[Spatial object tracking data]
[Start of Attachment]
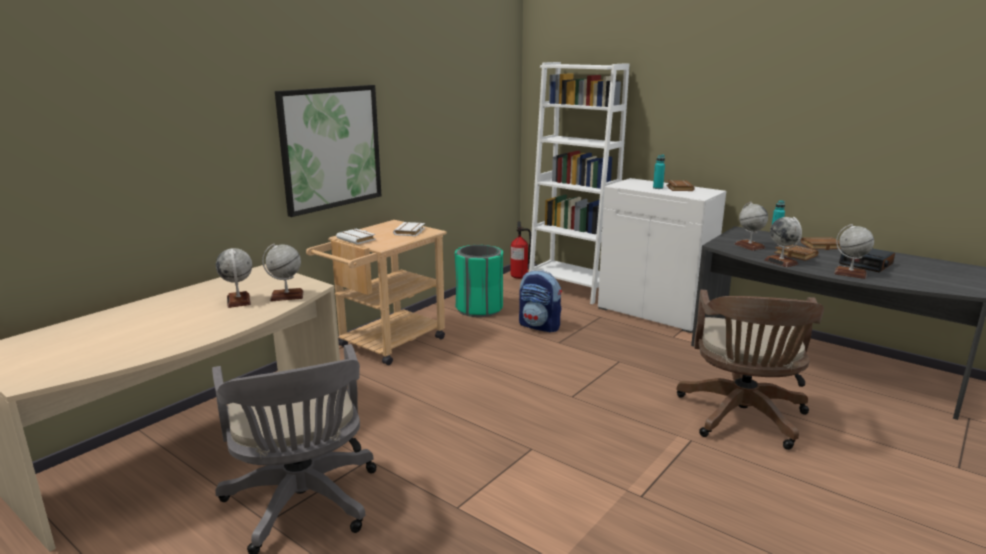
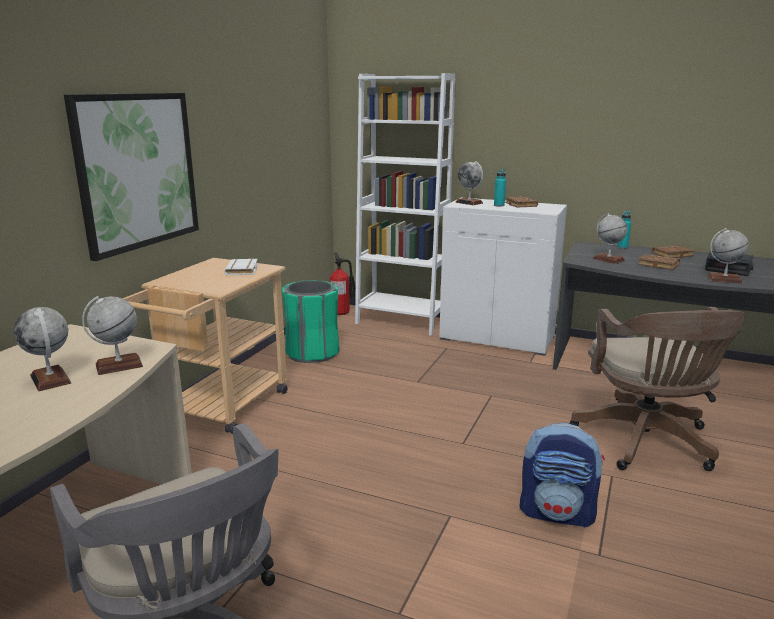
camera: 15 degrees left, 0 degrees up
white book [336,229,376,244] -> none
backpack [519,270,562,333] -> backpack moved to [520,423,605,528]
globe [764,217,802,267] -> globe moved to [455,161,483,205]

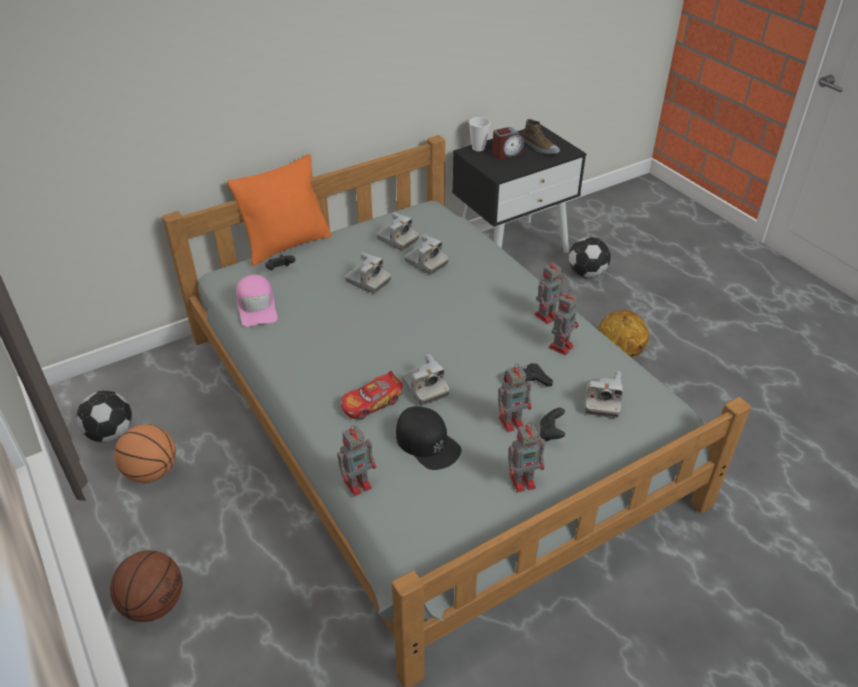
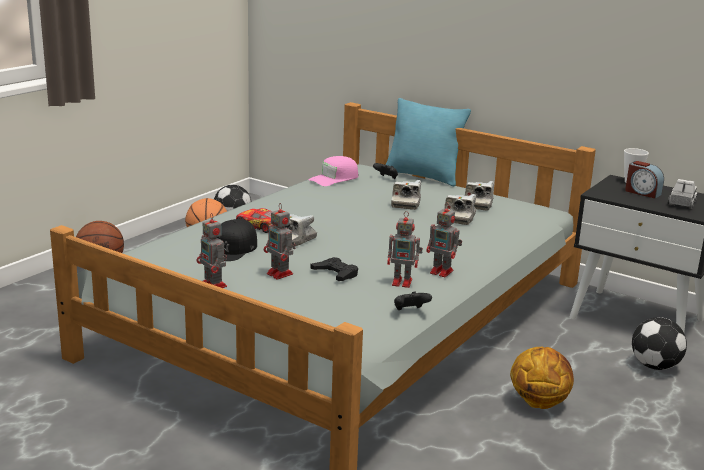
camera: 65 degrees right, 20 degrees down
orange pillow [227,154,332,266] -> turquoise pillow [386,98,471,187]
toy robot [337,425,376,496] -> none
shoe [522,119,560,154] -> toy truck [668,179,697,209]
black game controller [540,408,565,441] -> black game controller moved to [394,291,432,310]
camera [585,371,623,418] -> none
[End of Attachment]
● REQUIRED WORK
If a line in the data above includes the string "moved", copy it.

● TASK ANSWER
backpack [519,270,562,333] -> backpack moved to [520,423,605,528]
globe [764,217,802,267] -> globe moved to [455,161,483,205]
black game controller [540,408,565,441] -> black game controller moved to [394,291,432,310]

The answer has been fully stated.